With this translation of the 1929 novel Rainbow(Hong), one of China's most influential works of fiction is at last available in English.

Rainbow chronicles the political and social disruptions in China during the early years of the twentieth century. Inspired by the iconoclasm of the "May Fourth Movement," the heroine, Mei, embarks on a journey that takes her from the limitations of the traditional family to a discovery of the new, "modern" values of individualism, sexual equality, and political responsibility. The novel moves with Mei from the conservative world of China's interior provinces down the Yangtze River to Shanghai, where she discovers the turbulent political environment of China's most modern city.

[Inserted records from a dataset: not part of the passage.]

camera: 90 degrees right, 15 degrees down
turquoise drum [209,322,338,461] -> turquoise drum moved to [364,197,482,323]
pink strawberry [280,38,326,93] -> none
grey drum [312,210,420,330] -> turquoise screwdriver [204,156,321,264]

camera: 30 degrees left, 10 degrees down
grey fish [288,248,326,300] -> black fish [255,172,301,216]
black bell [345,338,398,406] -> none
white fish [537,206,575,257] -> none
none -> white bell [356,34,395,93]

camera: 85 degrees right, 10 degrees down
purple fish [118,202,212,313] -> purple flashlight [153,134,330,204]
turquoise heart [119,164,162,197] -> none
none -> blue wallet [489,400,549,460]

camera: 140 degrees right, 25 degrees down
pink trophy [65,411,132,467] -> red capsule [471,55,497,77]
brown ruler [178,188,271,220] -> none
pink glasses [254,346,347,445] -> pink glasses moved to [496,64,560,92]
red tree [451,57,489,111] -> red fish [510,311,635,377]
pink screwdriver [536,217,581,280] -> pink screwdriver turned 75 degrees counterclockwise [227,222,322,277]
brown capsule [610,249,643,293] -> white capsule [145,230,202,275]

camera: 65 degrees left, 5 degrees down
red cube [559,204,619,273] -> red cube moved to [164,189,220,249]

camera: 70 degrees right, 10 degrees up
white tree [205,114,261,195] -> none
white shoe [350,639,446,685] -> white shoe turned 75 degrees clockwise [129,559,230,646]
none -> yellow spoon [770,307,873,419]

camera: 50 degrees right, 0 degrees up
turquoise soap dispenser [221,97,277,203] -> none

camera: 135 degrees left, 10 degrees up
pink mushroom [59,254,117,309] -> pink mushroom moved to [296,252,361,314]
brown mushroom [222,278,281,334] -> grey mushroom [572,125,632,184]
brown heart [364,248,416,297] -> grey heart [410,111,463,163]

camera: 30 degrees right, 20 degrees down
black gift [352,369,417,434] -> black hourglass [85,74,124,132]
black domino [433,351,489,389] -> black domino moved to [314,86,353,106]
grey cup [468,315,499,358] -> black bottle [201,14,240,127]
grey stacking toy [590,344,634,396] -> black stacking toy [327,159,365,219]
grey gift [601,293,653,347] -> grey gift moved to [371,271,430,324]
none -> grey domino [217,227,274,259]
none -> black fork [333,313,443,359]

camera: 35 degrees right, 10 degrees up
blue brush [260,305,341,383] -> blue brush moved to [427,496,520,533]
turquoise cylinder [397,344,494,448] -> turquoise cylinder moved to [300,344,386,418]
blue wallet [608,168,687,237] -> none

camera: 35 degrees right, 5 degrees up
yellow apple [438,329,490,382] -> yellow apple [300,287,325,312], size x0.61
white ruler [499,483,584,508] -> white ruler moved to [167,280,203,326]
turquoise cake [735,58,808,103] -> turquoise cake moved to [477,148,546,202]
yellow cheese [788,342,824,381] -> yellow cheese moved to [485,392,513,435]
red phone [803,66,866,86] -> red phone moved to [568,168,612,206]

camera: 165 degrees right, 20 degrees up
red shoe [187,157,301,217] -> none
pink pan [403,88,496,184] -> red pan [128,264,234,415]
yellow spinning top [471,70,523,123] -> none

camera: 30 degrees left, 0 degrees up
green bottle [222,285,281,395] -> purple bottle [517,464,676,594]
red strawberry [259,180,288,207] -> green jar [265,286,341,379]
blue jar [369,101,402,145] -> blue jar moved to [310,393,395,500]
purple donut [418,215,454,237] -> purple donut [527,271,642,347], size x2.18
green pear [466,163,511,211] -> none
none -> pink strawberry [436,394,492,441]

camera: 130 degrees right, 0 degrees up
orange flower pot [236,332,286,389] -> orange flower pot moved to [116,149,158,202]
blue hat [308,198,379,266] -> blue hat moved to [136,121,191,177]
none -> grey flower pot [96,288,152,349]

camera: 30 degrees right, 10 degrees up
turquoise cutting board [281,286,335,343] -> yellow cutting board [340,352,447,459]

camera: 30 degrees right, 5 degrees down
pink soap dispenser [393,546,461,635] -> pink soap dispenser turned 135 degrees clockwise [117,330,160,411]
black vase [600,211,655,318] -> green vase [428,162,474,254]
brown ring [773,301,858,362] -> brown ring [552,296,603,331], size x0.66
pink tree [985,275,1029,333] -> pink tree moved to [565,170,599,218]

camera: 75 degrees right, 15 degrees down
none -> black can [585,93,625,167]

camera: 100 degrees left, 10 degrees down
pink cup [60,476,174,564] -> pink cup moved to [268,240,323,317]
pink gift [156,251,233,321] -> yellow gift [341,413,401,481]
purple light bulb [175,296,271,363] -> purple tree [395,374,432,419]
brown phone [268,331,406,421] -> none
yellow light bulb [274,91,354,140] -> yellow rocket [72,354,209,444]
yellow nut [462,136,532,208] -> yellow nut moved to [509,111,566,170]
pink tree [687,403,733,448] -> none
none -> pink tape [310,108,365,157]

Mao Dun writes with the conviction of one who has lived through the events he is describing. Rainbow provides a moving introduction to the contradictions inherent in the simultaneous quest for personal freedom and national strengthening. Vividly evocative of the period in which it was written, it is equally relevant to the China of today.
Shen Yanbing (1896-1981), better known by the pen name Mao Dun, was a member of the generation that created a truly vernacular Chinese literature in the early twentieth century. After the founding of the People's Republic of China in 1949, he was named Minister of Culture. Madeleine Zelin is Professor of Chinese History and East Asian Languages and Cultures at Columbia University. She is the author of The Magistrate's Tael (California, 1984).